**What the task requires**:
Would you output all the lines below precisely as they stand, leaving each picture out?

(Data records)
○ ○ ○ ○ ○

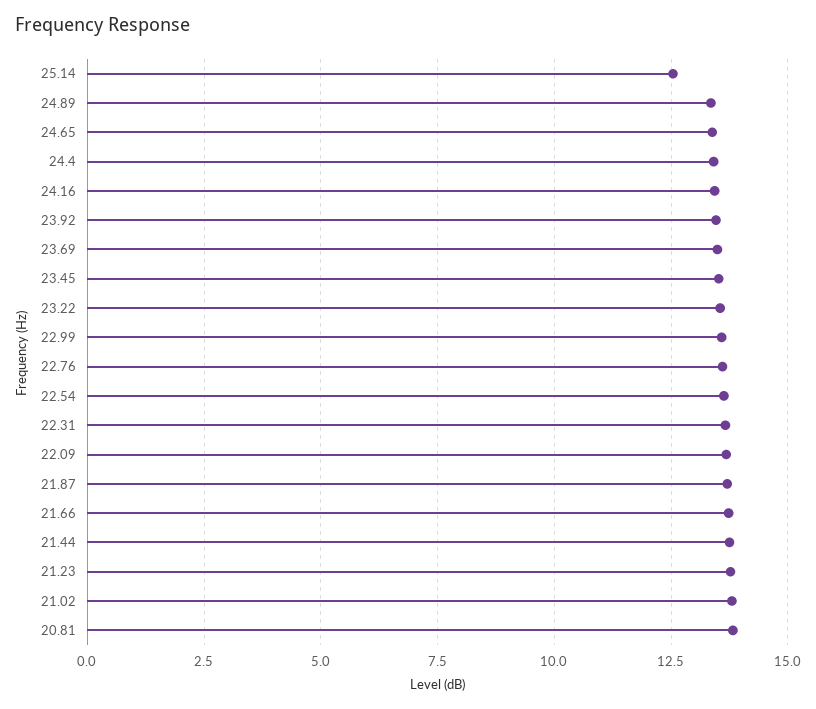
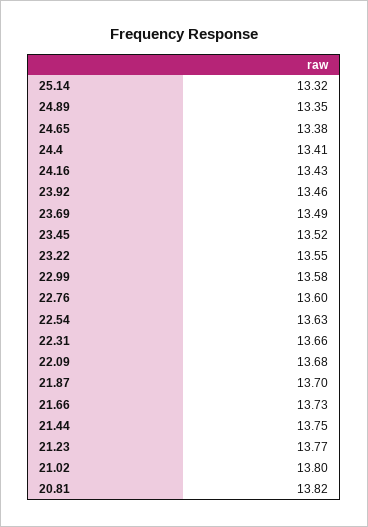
  {
-   "25.14": 12.5,
+   "25.14": 13.32,
    "24.89": 13.35,
    "24.65": 13.38,
    "24.4": 13.41,
    "24.16": 13.43,
    "23.92": 13.46,
    "23.69": 13.49,
    "23.45": 13.52,
    "23.22": 13.55,
    "22.99": 13.58,
    "22.76": 13.6,
    "22.54": 13.63,
    "22.31": 13.66,
    "22.09": 13.68,
    "21.87": 13.7,
    "21.66": 13.73,
    "21.44": 13.75,
    "21.23": 13.77,
    "21.02": 13.8,
    "20.81": 13.82
  }

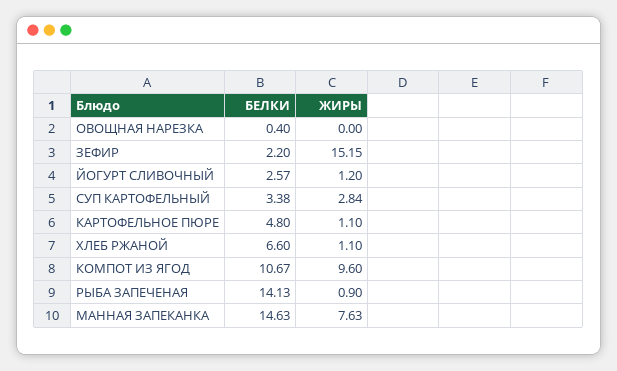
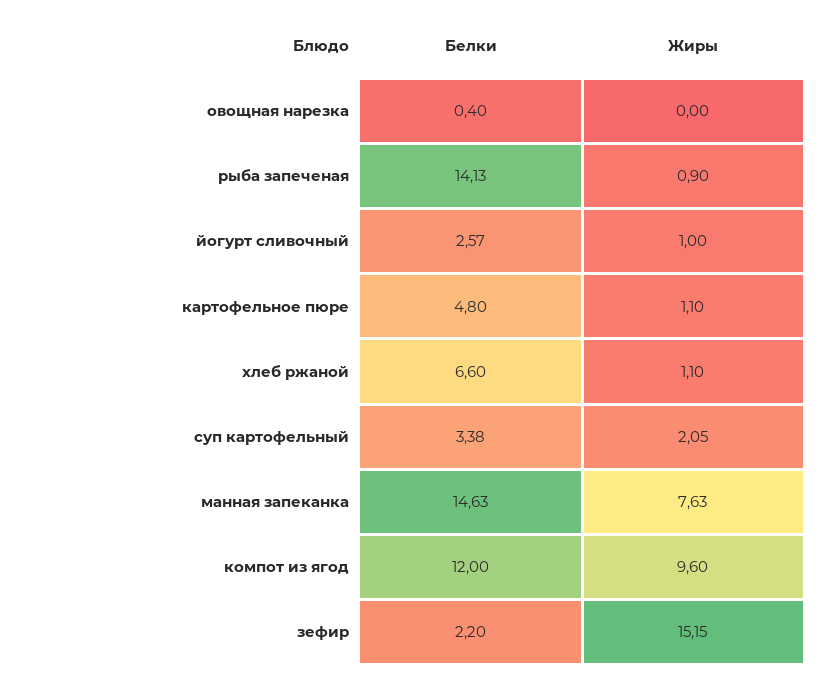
  {
    "БЕЛКИ": {
      "ОВОЩНАЯ НАРЕЗКА": 0.4,
      "ЗЕФИР": 2.2,
      "ЙОГУРТ СЛИВОЧНЫЙ": 2.57,
      "СУП КАРТОФЕЛЬНЫЙ": 3.38,
      "КАРТОФЕЛЬНОЕ ПЮРЕ": 4.8,
      "ХЛЕБ РЖАНОЙ": 6.6,
-     "КОМПОТ ИЗ ЯГОД": 10.67,
+     "КОМПОТ ИЗ ЯГОД": 12,
      "РЫБА ЗАПЕЧЕНАЯ": 14.13,
      "МАННАЯ ЗАПЕКАНКА": 14.63
    },
    "ЖИРЫ": {
      "ОВОЩНАЯ НАРЕЗКА": 0,
      "ЗЕФИР": 15.15,
-     "ЙОГУРТ СЛИВОЧНЫЙ": 1.2,
+     "ЙОГУРТ СЛИВОЧНЫЙ": 1,
-     "СУП КАРТОФЕЛЬНЫЙ": 2.84,
+     "СУП КАРТОФЕЛЬНЫЙ": 2.05,
      "КАРТОФЕЛЬНОЕ ПЮРЕ": 1.1,
      "ХЛЕБ РЖАНОЙ": 1.1,
      "КОМПОТ ИЗ ЯГОД": 9.6,
      "РЫБА ЗАПЕЧЕНАЯ": 0.9,
      "МАННАЯ ЗАПЕКАНКА": 7.63
    }
  }

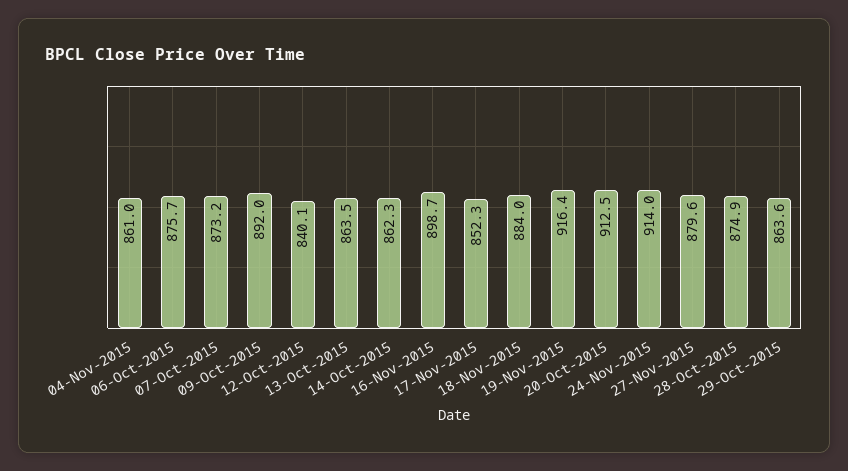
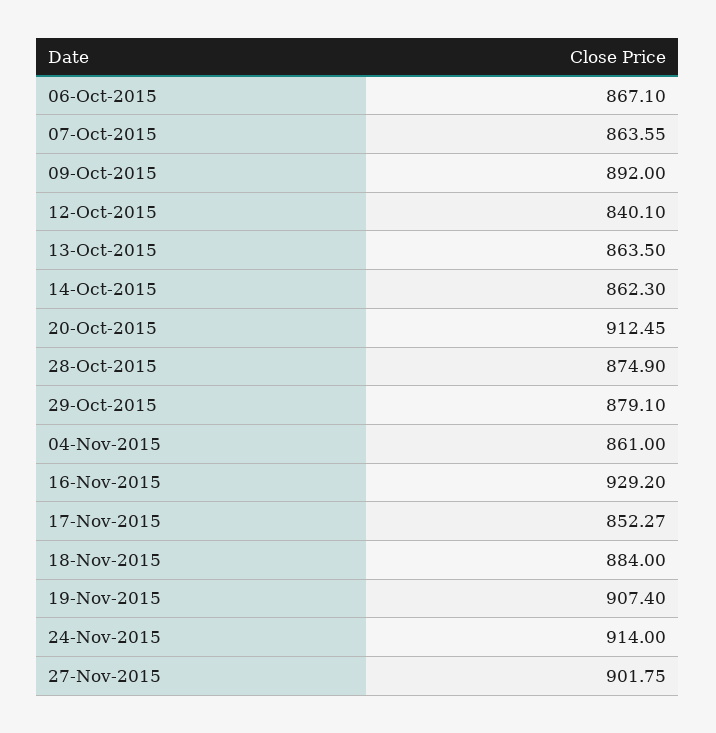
  {
    "04-Nov-2015": 861,
-   "06-Oct-2015": 875.7,
+   "06-Oct-2015": 867.1,
-   "07-Oct-2015": 873.2,
+   "07-Oct-2015": 863.55,
    "09-Oct-2015": 892,
    "12-Oct-2015": 840.1,
    "13-Oct-2015": 863.5,
    "14-Oct-2015": 862.3,
-   "16-Nov-2015": 898.7,
+   "16-Nov-2015": 929.2,
    "17-Nov-2015": 852.27,
    "18-Nov-2015": 884,
-   "19-Nov-2015": 916.4,
+   "19-Nov-2015": 907.4,
    "20-Oct-2015": 912.45,
    "24-Nov-2015": 914,
-   "27-Nov-2015": 879.6,
+   "27-Nov-2015": 901.75,
    "28-Oct-2015": 874.9,
-   "29-Oct-2015": 863.6
+   "29-Oct-2015": 879.1
  }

○ ○ ○ ○ ○

**Written solution**:
  {
-   "25.14": 12.5,
+   "25.14": 13.32,
    "24.89": 13.35,
    "24.65": 13.38,
    "24.4": 13.41,
    "24.16": 13.43,
    "23.92": 13.46,
    "23.69": 13.49,
    "23.45": 13.52,
    "23.22": 13.55,
    "22.99": 13.58,
    "22.76": 13.6,
    "22.54": 13.63,
    "22.31": 13.66,
    "22.09": 13.68,
    "21.87": 13.7,
    "21.66": 13.73,
    "21.44": 13.75,
    "21.23": 13.77,
    "21.02": 13.8,
    "20.81": 13.82
  }

  {
    "БЕЛКИ": {
      "ОВОЩНАЯ НАРЕЗКА": 0.4,
      "ЗЕФИР": 2.2,
      "ЙОГУРТ СЛИВОЧНЫЙ": 2.57,
      "СУП КАРТОФЕЛЬНЫЙ": 3.38,
      "КАРТОФЕЛЬНОЕ ПЮРЕ": 4.8,
      "ХЛЕБ РЖАНОЙ": 6.6,
-     "КОМПОТ ИЗ ЯГОД": 10.67,
+     "КОМПОТ ИЗ ЯГОД": 12,
      "РЫБА ЗАПЕЧЕНАЯ": 14.13,
      "МАННАЯ ЗАПЕКАНКА": 14.63
    },
    "ЖИРЫ": {
      "ОВОЩНАЯ НАРЕЗКА": 0,
      "ЗЕФИР": 15.15,
-     "ЙОГУРТ СЛИВОЧНЫЙ": 1.2,
+     "ЙОГУРТ СЛИВОЧНЫЙ": 1,
-     "СУП КАРТОФЕЛЬНЫЙ": 2.84,
+     "СУП КАРТОФЕЛЬНЫЙ": 2.05,
      "КАРТОФЕЛЬНОЕ ПЮРЕ": 1.1,
      "ХЛЕБ РЖАНОЙ": 1.1,
      "КОМПОТ ИЗ ЯГОД": 9.6,
      "РЫБА ЗАПЕЧЕНАЯ": 0.9,
      "МАННАЯ ЗАПЕКАНКА": 7.63
    }
  }

  {
    "04-Nov-2015": 861,
-   "06-Oct-2015": 875.7,
+   "06-Oct-2015": 867.1,
-   "07-Oct-2015": 873.2,
+   "07-Oct-2015": 863.55,
    "09-Oct-2015": 892,
    "12-Oct-2015": 840.1,
    "13-Oct-2015": 863.5,
    "14-Oct-2015": 862.3,
-   "16-Nov-2015": 898.7,
+   "16-Nov-2015": 929.2,
    "17-Nov-2015": 852.27,
    "18-Nov-2015": 884,
-   "19-Nov-2015": 916.4,
+   "19-Nov-2015": 907.4,
    "20-Oct-2015": 912.45,
    "24-Nov-2015": 914,
-   "27-Nov-2015": 879.6,
+   "27-Nov-2015": 901.75,
    "28-Oct-2015": 874.9,
-   "29-Oct-2015": 863.6
+   "29-Oct-2015": 879.1
  }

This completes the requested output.